Milo’s Hat Trick – another magical marvel for ages 3+ (Cahoots NI in Lyric Theatre until 10 March + Irish tour) #bcf19

It’s been fascinating over the last few years to watch Cahoots develop a suite of magical shows for young audiences. Their latest Milo’s Hat Trick has adapted Jon Agee’s children’s book for stage by Paul Bosco Mc Eneaney and is pitched anyone aged three and over.

A simple piano melody announces the beginning of the show and as the lights dim, a hush descends over the family audience. While Milo the Magnificent’s promoter and manager builds up his reputation, the magician is shown to be a bumbling performer whose tricks no longer work. Scolded backstage, Milo is under pressure to pull a proverbial rabbit out of a hat and deliver a new impressive routine. Various creatures come to his aid, inspiring and supporting him, though the road to success does not look smooth.

Through a mix of dance, puppetry and physical theatre, three performers and countless top hats create a spellbinding performance. Peter J McCauley’s rhythmic synth sound track runs throughout the 50-minute show. Sabine Dargent’s set constructs three curtained alcoves which reveal performers and, along with the precision lighting, direct the audience’s attention to each new scene and character entrance.

Emer McDaid plays the nervy promoter, the only character to speak. Every line and lyric is delivered through an exotic accent – a nondescript European twang – with humorous accenting of syllables. She’s a great mix of crazy and threatening. Crystal Zillwood handles the puppets – a bird (familiar from Shh! We have a Plan), a rather fun rabbit, and the centrepiece bear with its big brown eyes – injecting their movements and motives with an anthropomorphism that draws in the audience (young and old). Tender nudges almost make those watching move in sympathy. Once again Jude Quinn brings his L'École Jacques Lecoq training to the stage with a masterclass in controlled gesture, facial expression and timing.

Carrots appear and disappear, the audience become involved in mind-reading tricks, impossible chase sequences confound and amaze, and characters disappear into thin air. There’s certainly enough going on to amuse and entertain the grown-ups in attendance as well as the children.

Curtains open and close quickly and reliably without human intervention. Familiar props – particularly top hats – exhibit surprising behaviours. Aside from the illusions, there’s a precision that must take months of effort and years of experience over the development of multiple shows to be able to combine technical wizardry with subtle human performances so seamlessly.

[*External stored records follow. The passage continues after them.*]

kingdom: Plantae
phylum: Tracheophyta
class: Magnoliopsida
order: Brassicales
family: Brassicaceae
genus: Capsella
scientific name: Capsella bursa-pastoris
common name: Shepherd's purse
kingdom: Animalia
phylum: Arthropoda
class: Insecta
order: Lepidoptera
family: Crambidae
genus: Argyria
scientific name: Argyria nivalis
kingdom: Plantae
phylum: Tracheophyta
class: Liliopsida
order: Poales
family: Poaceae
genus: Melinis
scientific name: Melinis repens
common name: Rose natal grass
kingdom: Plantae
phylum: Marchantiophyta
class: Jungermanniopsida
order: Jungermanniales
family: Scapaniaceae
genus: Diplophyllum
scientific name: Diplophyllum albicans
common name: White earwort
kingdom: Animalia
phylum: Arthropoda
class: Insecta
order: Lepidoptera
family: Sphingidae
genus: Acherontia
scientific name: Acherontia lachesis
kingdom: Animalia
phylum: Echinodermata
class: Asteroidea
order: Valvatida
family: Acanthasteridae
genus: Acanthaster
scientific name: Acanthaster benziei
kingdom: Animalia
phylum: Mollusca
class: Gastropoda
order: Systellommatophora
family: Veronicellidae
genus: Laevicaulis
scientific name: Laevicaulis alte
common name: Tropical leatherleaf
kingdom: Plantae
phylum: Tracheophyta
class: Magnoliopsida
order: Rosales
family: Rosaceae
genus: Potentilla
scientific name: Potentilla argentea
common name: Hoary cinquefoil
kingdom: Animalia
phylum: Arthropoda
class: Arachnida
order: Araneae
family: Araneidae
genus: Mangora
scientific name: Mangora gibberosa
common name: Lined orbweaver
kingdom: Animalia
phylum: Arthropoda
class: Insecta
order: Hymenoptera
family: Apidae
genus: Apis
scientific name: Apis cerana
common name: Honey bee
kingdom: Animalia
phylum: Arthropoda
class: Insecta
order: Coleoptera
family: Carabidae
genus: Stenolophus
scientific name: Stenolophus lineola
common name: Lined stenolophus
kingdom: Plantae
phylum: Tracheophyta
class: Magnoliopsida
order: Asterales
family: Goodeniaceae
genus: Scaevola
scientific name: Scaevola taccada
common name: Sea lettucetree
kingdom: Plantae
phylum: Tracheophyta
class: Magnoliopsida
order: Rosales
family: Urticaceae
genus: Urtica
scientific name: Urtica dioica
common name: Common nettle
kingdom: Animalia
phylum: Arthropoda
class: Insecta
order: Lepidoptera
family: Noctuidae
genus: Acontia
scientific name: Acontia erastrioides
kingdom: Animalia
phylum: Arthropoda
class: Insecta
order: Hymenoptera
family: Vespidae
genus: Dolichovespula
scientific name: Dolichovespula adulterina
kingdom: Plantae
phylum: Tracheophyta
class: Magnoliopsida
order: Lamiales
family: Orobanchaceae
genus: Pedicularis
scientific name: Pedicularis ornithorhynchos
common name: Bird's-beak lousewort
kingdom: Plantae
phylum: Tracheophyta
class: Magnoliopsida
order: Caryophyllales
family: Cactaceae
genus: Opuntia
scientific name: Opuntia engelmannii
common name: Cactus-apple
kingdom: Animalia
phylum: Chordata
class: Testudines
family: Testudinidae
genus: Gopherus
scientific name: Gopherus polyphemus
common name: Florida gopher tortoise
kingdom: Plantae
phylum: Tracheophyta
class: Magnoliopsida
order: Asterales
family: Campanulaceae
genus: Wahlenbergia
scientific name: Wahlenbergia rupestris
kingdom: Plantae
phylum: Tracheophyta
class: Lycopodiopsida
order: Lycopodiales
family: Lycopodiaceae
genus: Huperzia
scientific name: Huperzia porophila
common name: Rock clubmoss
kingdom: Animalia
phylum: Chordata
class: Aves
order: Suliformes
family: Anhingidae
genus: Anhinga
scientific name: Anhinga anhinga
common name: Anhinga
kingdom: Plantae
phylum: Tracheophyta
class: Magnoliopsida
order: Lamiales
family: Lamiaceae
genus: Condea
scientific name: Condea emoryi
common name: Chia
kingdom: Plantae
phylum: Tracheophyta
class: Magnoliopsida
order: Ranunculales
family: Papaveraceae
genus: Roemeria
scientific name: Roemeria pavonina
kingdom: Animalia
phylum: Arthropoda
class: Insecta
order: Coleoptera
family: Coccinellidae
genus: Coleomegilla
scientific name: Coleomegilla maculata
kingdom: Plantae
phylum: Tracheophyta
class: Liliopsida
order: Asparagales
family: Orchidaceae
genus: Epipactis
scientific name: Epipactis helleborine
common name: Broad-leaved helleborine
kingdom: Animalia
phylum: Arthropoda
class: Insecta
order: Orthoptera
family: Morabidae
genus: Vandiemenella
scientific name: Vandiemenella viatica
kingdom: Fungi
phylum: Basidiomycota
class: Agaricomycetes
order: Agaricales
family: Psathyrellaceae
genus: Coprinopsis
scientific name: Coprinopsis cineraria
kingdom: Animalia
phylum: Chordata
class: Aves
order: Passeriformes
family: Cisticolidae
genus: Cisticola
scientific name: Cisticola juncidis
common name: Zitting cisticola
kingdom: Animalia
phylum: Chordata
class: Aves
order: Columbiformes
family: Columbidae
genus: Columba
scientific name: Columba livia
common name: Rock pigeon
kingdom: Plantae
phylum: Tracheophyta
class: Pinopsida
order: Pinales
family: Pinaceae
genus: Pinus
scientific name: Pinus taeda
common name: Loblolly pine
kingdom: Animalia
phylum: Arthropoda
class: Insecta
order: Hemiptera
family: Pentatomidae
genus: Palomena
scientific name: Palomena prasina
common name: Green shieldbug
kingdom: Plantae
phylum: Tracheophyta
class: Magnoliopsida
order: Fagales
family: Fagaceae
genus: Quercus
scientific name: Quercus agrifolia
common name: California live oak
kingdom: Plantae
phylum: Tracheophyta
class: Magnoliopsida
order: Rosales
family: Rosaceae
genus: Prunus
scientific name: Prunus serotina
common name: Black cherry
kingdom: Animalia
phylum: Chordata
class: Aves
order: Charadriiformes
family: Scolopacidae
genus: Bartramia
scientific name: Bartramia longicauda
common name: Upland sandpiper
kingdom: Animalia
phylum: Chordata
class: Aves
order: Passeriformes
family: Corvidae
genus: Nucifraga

Cahoots achieve a level of minimalism that remove every unnecessary distraction from the audience’s view, leaving only bursting bladders and sugary treats to cause young theatre-goers’ attention span to waver.

Milo the Magnificent will continue to work on his routine in Milo’s Hat Trick at the Lyric Theatre as part of Belfast Children’s Festival until Sunday 10 March before touring through Limavady (Tuesday 19), Navan (Thursday 21), Enniskillen (Saturday 23), Dún Laoghaire (Sunday 24), Castleblayney (Friday 29) and Lisburn (Saturday 30).